The queen of the night aria from _The Magic Flute_
"oh boy"
laughing
"bye bye"
Shave and a Haircut (two bits!)

She combines all of these words together into hilarious strings. My favorite so far is the, "Good Morning Gris-Gris, How are you? Guess what? step up. Stop Gris Gris, No." Then of course it is interspersed with Simpsons music and unique variations on that theme. It makes me laugh. Then she laughs back. I laugh some more. And it is off for another round of hilarity. She also is doing a lot of funny upside down tricks but whenever I point the camera at her to get a picture she stops and tries to chew the camera. Oh well.

While watching and listening to the birdy show I have finished Good Thing #4


My favorite so far.

Which naturally leads me to Good Thing #5:


So much more dishcloth yarn left to play with. I love looking at all of it in this little basket. I love making predictions about how many dishclothes I will be able to make with so much yarn. I love thinking that weeks worth of entertaining knitting (not to mention a pile of pretty dishclothes) only cost $15.00. I may never stop.................

25 June 2007

welcome to my recent knitting craziness


So it is summer vacation for me. When I tell most people this I am met with a look of longing desire mixed with deep hatred. i understand this look, really. Because I think that look is sort of how I feel in February when I think, "how will I ever make it to summer vacation and there is no way that it is ever ever going to happen." Except the difference is that when I have that thought I know it will eventually come wheras when people look at me with that special blend of desire and hatred I know it is because they know it will not.
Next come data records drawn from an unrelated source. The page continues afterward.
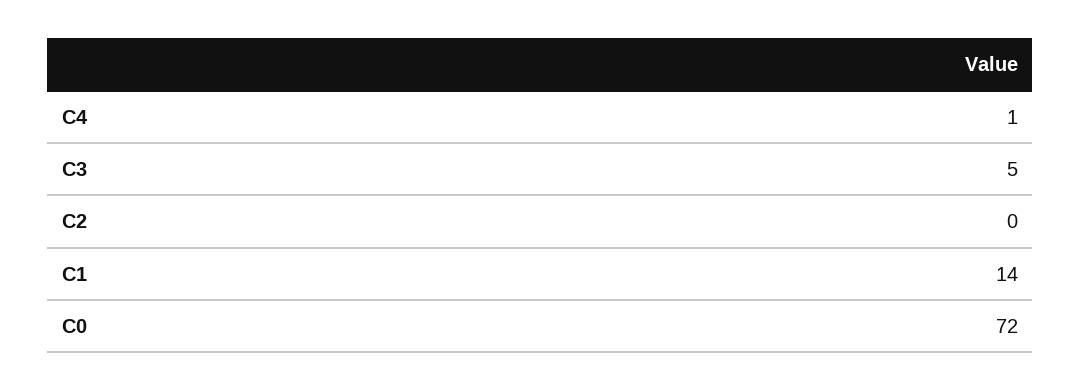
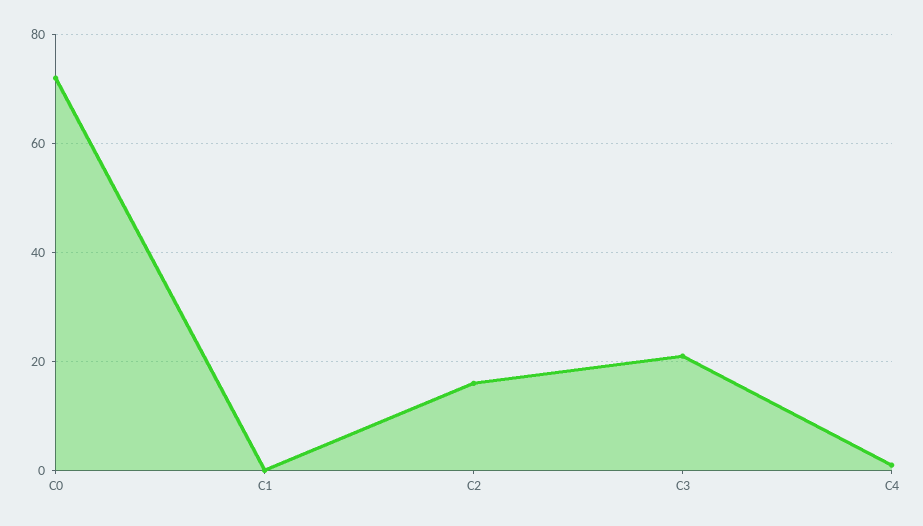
  {
    "C4": 1,
-   "C3": 5,
+   "C3": 20,
-   "C2": 0,
+   "C2": 15,
-   "C1": 14,
+   "C1": 0,
    "C0": 72
  }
Yes, I am blessed with 2 months off every summer, but it is a mixed blessing. There are many stages of summer vacation excitement. In talking to other teachers I have come to believe this is indeed wide spread and can be termed "summer vacation syndrome" It begins with the the dreamy thought of ahhhhhh two months where I can do WHATEVER I WANT! Then there is the terrifying thought of eeekkkkk I can do WHATEVER I WANT! No structure, no appointments, just a blank void of time. A terryfying void. The first responsse is to begin filling it with fantasy projects. Here are some of mine:

oh! I can stay at work a few extra days trying to get a few things done that I never seem to have time to do!
mmmm! I can knit every morning!
oooo! I can redo the sewing closet!
ahhhh! I will knit lots of dishclothes!
eeek! I can read lots of books!
sigh! I will knit an octopus for my classroom next year (the kids picked the animal)
hey! I can take a few education classes!
hmmmm....I COULD go see a 4 evening opera with James since he really really wants to go.
yipeee! I'll go to Africa!
yes! I will knit socks on the way to Africa!
ohhh! I have lots of friends getting married, I'll be able to go to 3 of the weddings!
hmmmm...maybe I can finish that shawl on the way to those weddings!
yeah! I will work out a little every day.

This continues throughout the spring as you list one dream after another.

At the beginning of summer you begin to plot the reality of the relaxing summer you have planned for yourself and then begin to get very very stressed. "How will I do all of this?" you think.

Finally you decide that your goals were "guidelines" rather than actual things to accomplish.

Most of those things on my list WILL happen but I might have to let go of the sewing closet in order to make enough time to knit, though that thought makes me hold back a few tears. We will see. THERE IS NO RUSH (as I keep telling myself to no avail).

The best part of summer has been the ridiculous amount of time I can spend knitting. I've finished up several old projects and begun the "March of the Dishclothes." I might be addicted.